In this case, the two doctors and a third person started their fitness venture with a lease for space in a southern California shopping center named Margarita Square. The 10-year lease included a provision that multiple lessees “shall have joint and several responsibility” for complying with the lease terms. Dr. Caputo, Dr. Faerber, and Mr. Neel all signed as lessees.

Joint liability usually gives parties more pockets to search in the event of non-payment. But here, the joint liability provision worked as a shield and stopped the landlord from trying to empty their lessees’ pockets twice.

The first time, landlord DKN Holdings successfully defended a lawsuit by Dr. Caputo a few years into the lease. Dr. Caputo sued, claiming DKN had ruined his gym business by withholding important information: that DKN didn’t disclose, for example, the view of the gym would be blocked by native vegetation in a streambed near the center, which could not be trimmed by law, or that a median was going to be installed on the main frontage road, reducing access to the center.

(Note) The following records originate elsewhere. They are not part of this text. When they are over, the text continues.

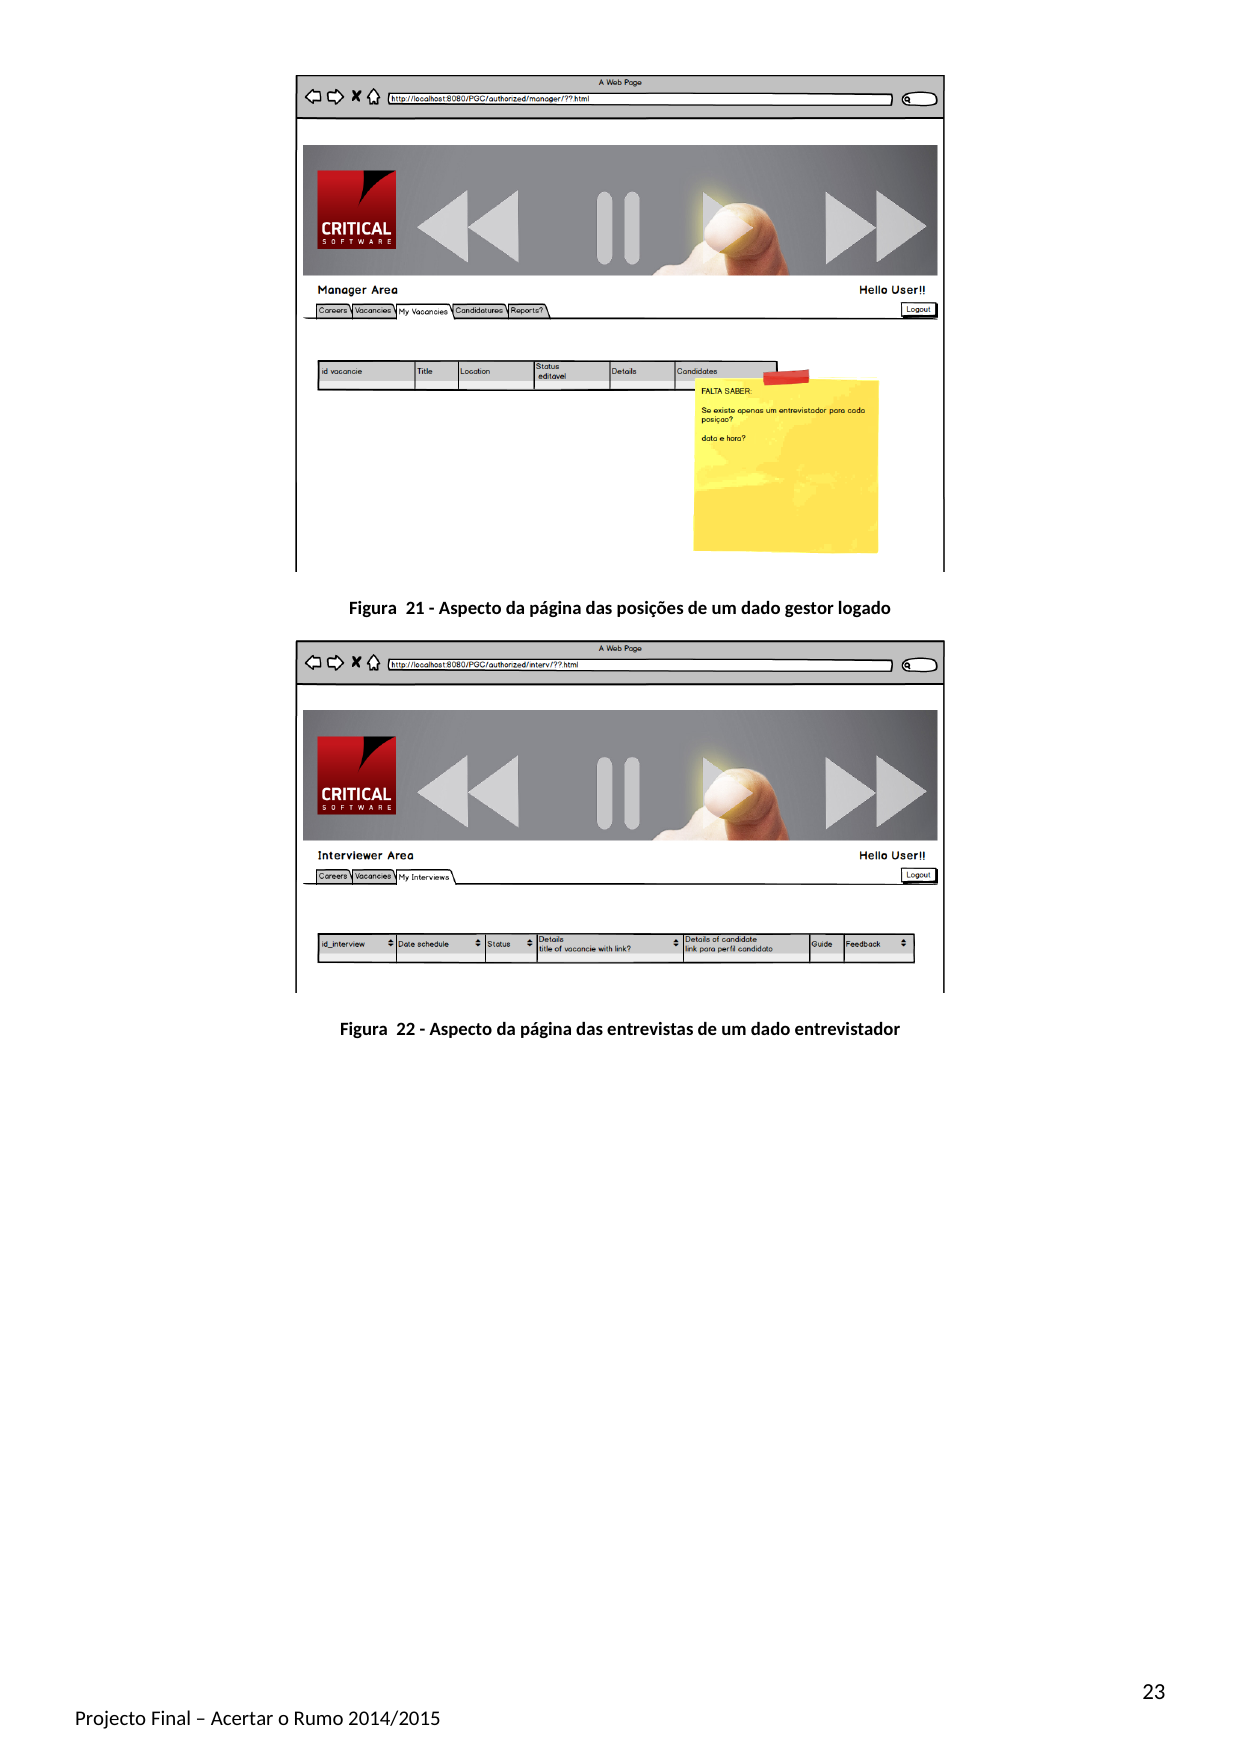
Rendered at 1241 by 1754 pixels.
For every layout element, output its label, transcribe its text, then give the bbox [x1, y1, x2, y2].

text Figura 22 - Aspecto da página das entrevistas de um dado entrevistador [75, 1017, 1165, 1040]
picture [295, 75, 945, 572]
text Figura 21 - Aspecto da página das posições de um dado gestor logado [75, 597, 1165, 619]
picture [295, 640, 945, 993]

DKN cross-complained against Caputo and the other two signatories for breach of the lease. But before the case was decided, DKN dropped its claims against Caputo’s two co-owners. The court gave Caputo nothing, and gave DKN more than $2.8 million.

But then DKN got cute. It did not ask the court to add Faerber and Neel to the judgment. Instead, it initiated a second lawsuit against Faerber and Neel for the same money DKN was awarded in the first lawsuit.

The court said no way. DKN could not recover twice by suing each lessee separately for the same injury. Because the three lessees had “joint and several responsibility” for the lease, their landlord’s injury was one and the same. The court dismissed DKN’s second lawsuit, holding that it was precluded by the first.

DKN Holdings tested the general rule of “res judicata” that one may only recover once for the same injury, and that a final determination bars later lawsuits, by seeking to recover against different parties. A person may only recover once for an injury to particular primary rights, for example, the right to rent payments under a lease. But the “primary rights” at issue in a lawsuit are based on the injury giving rise to that suit — not the legal theories of recovery or relief. For example, a landlord who is owed rent may seek payment based on various theories (e.g., breach of contract, unfair business practices, fraud, etc.) or seek various types of relief (e.g., monetary damages, specific performance of a lease, declaratory relief) — so long as he or she seeks these in the same lawsuit.

As the ancient philosopher Heraclitus observed, “you can’t step into the same river twice.” DKN Holdings clarified that when multiple parties are responsible for an injury, the “one lawsuit per injury” principle still applies. When DKN Holdings got its $2.8 million judgment, the proper course was to try and collect it from all responsible parties — not to go after another $2.8 million.